● DIRECTIONS FOR THIS TASK:
Print the listing below only from the line that has "Fig. 1 Experimental" through the line that has "Figure 4. A sample access", exactly, and drop any picture.

● STORED DATA:

---

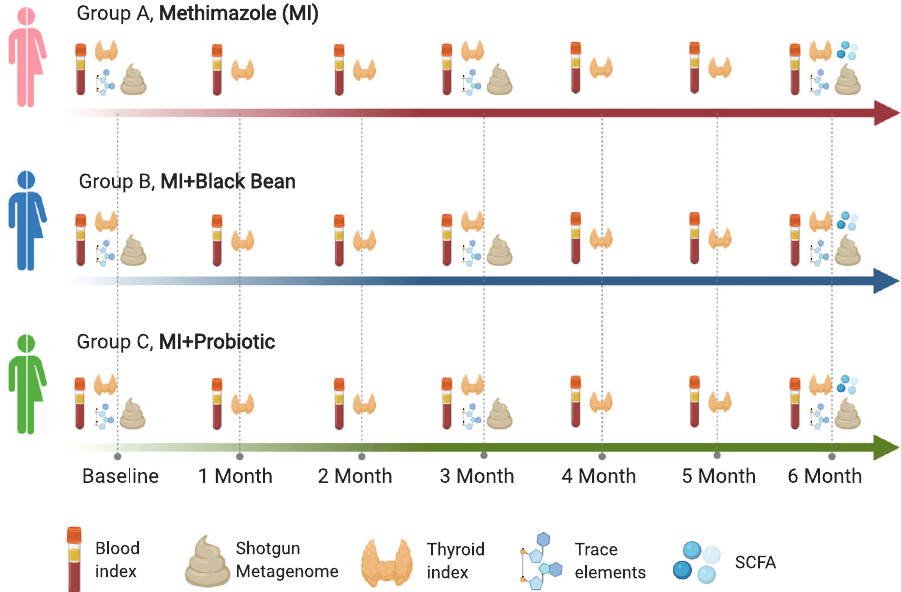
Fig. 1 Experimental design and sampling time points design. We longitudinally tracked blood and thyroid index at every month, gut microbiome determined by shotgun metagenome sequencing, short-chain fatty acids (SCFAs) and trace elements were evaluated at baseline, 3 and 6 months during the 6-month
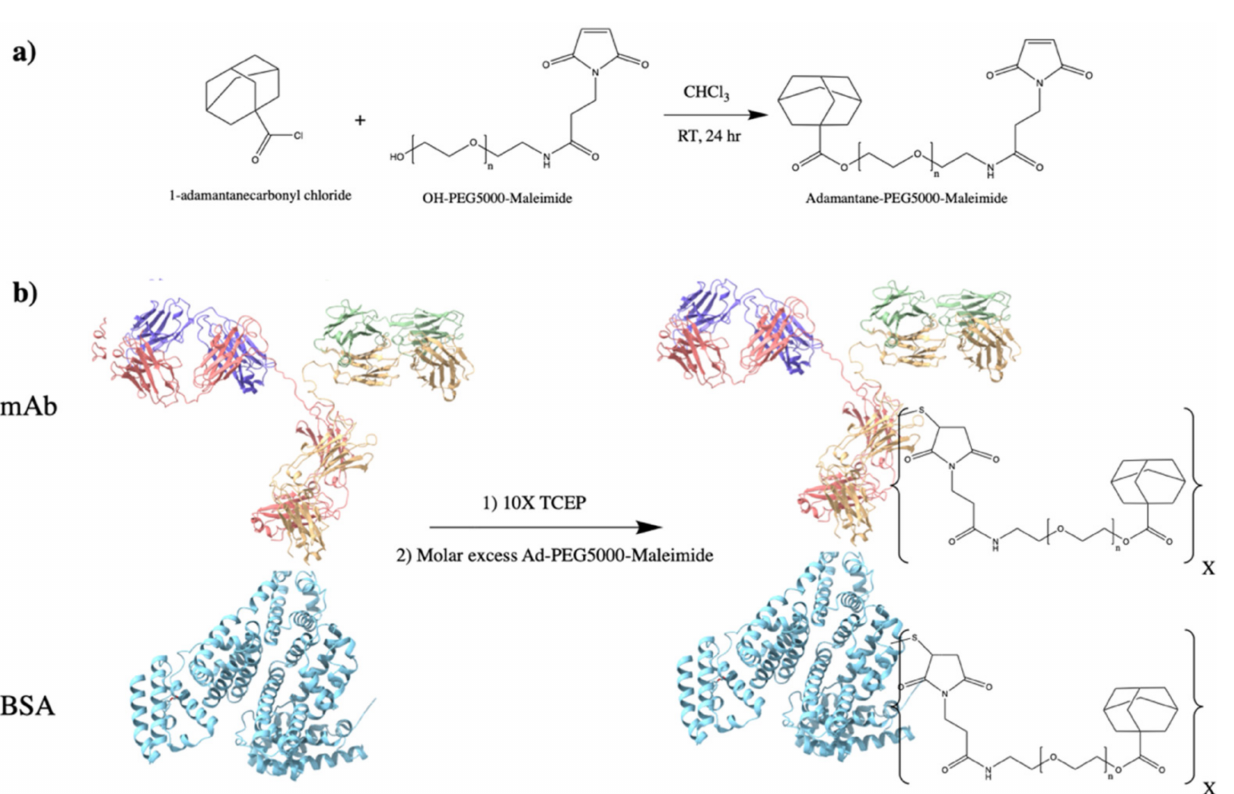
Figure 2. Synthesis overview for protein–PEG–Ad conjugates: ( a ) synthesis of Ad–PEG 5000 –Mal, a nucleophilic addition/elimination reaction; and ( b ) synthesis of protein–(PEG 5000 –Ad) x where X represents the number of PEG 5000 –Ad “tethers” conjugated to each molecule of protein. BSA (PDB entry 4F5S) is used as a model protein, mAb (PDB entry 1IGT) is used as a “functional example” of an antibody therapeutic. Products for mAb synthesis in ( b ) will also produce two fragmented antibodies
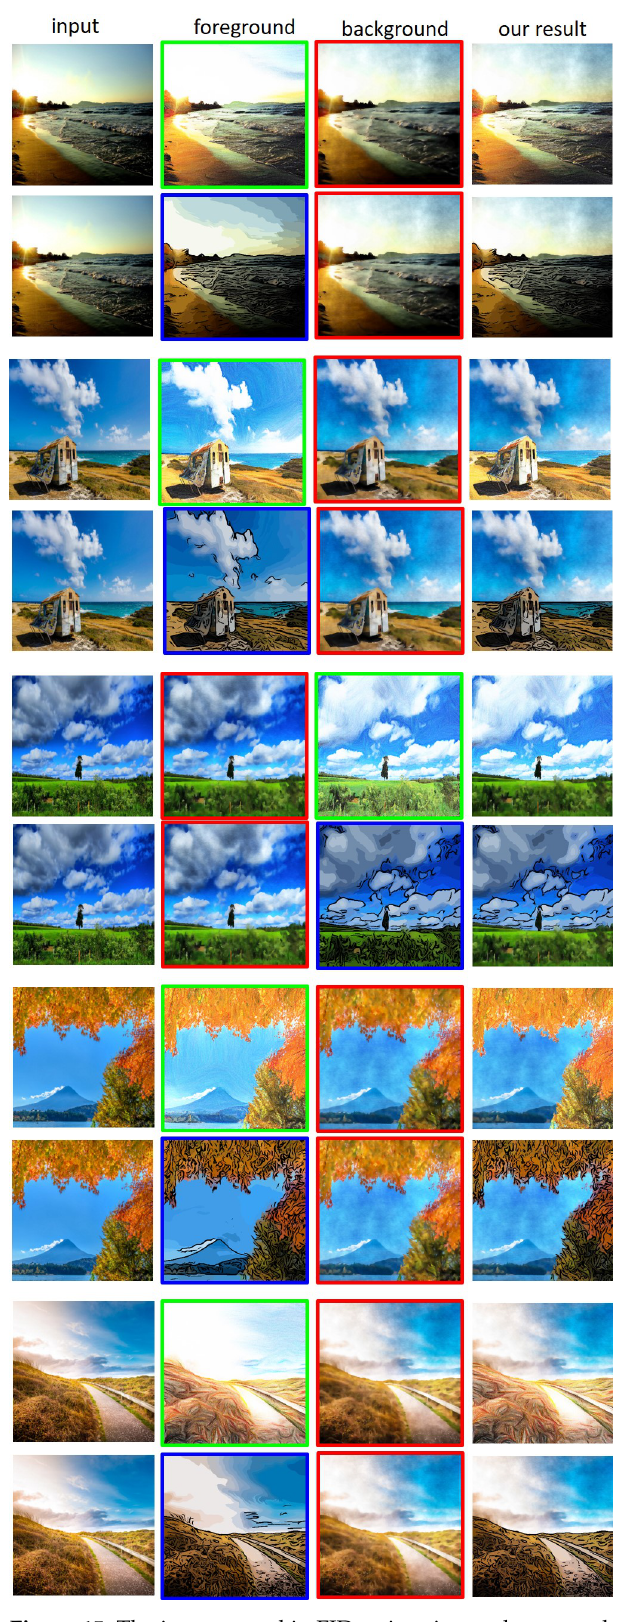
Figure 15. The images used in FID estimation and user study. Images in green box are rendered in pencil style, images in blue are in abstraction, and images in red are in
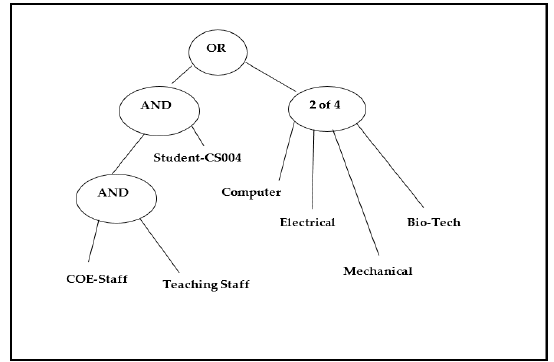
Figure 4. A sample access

---

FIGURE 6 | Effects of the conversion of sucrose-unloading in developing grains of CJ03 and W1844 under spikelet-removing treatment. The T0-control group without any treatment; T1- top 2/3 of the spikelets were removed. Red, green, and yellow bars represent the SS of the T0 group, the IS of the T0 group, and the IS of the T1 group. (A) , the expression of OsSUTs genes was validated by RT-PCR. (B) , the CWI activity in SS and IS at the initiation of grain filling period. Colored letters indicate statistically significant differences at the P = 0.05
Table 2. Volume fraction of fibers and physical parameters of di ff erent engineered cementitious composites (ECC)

---

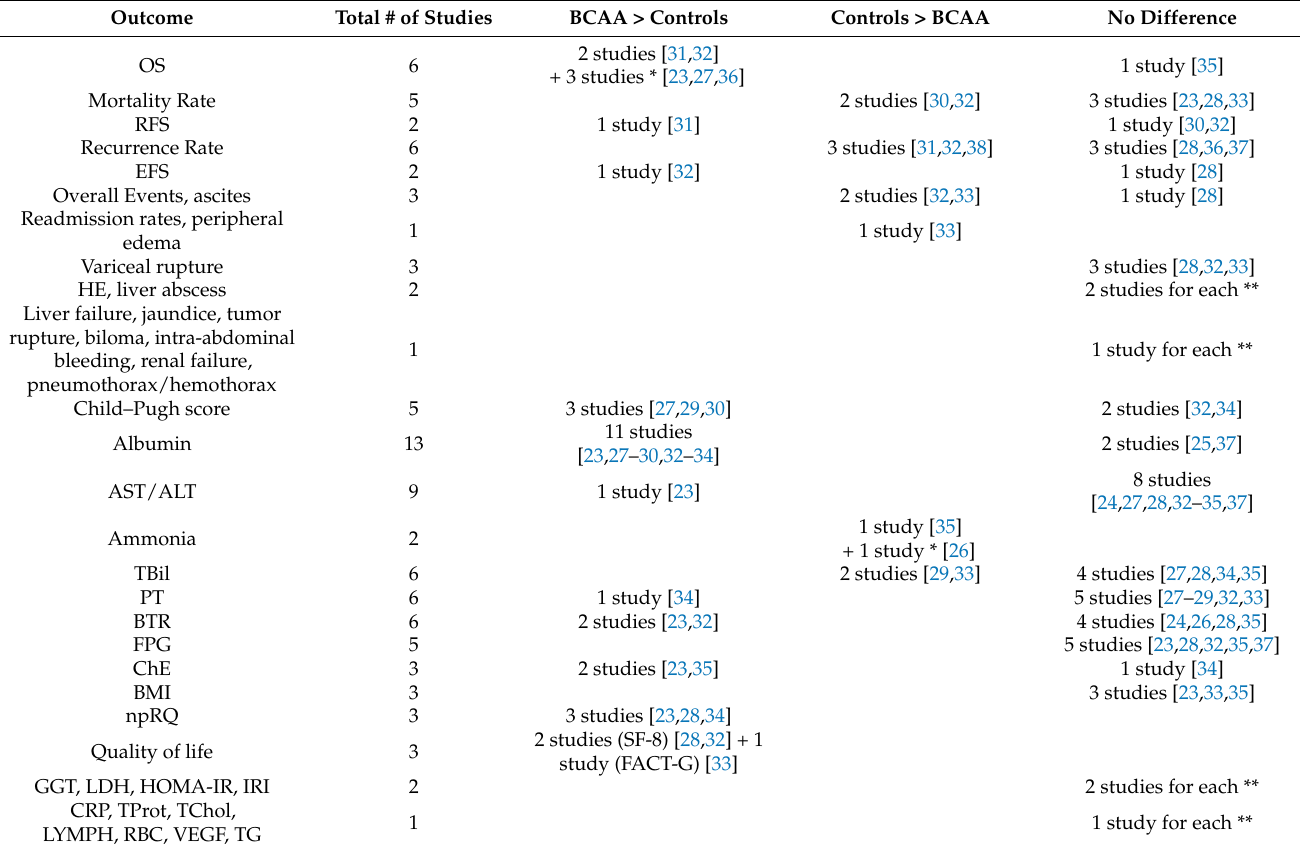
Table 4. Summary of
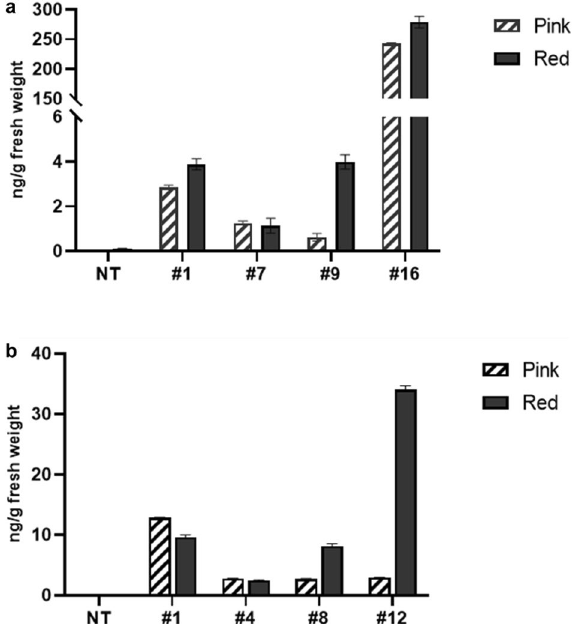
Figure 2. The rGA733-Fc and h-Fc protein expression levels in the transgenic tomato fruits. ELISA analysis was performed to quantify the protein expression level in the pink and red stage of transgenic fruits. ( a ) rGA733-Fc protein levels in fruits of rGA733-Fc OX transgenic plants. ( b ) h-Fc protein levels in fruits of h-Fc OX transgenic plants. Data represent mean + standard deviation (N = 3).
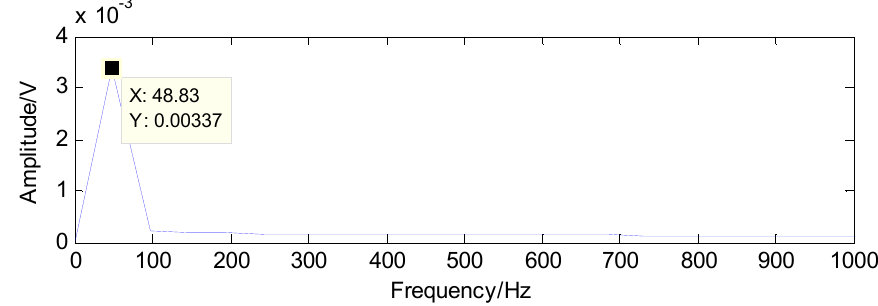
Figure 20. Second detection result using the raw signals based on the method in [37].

---

● WRITTEN ANSWER:
Fig. 1 Experimental design and sampling time points design. We longitudinally tracked blood and thyroid index at every month, gut microbiome determined by shotgun metagenome sequencing, short-chain fatty acids (SCFAs) and trace elements were evaluated at baseline, 3 and 6 months during the 6-month
Figure 2. Synthesis overview for protein–PEG–Ad conjugates: ( a ) synthesis of Ad–PEG 5000 –Mal, a nucleophilic addition/elimination reaction; and ( b ) synthesis of protein–(PEG 5000 –Ad) x where X represents the number of PEG 5000 –Ad “tethers” conjugated to each molecule of protein. BSA (PDB entry 4F5S) is used as a model protein, mAb (PDB entry 1IGT) is used as a “functional example” of an antibody therapeutic. Products for mAb synthesis in ( b ) will also produce two fragmented antibodies
Figure 15. The images used in FID estimation and user study. Images in green box are rendered in pencil style, images in blue are in abstraction, and images in red are in
Figure 4. A sample access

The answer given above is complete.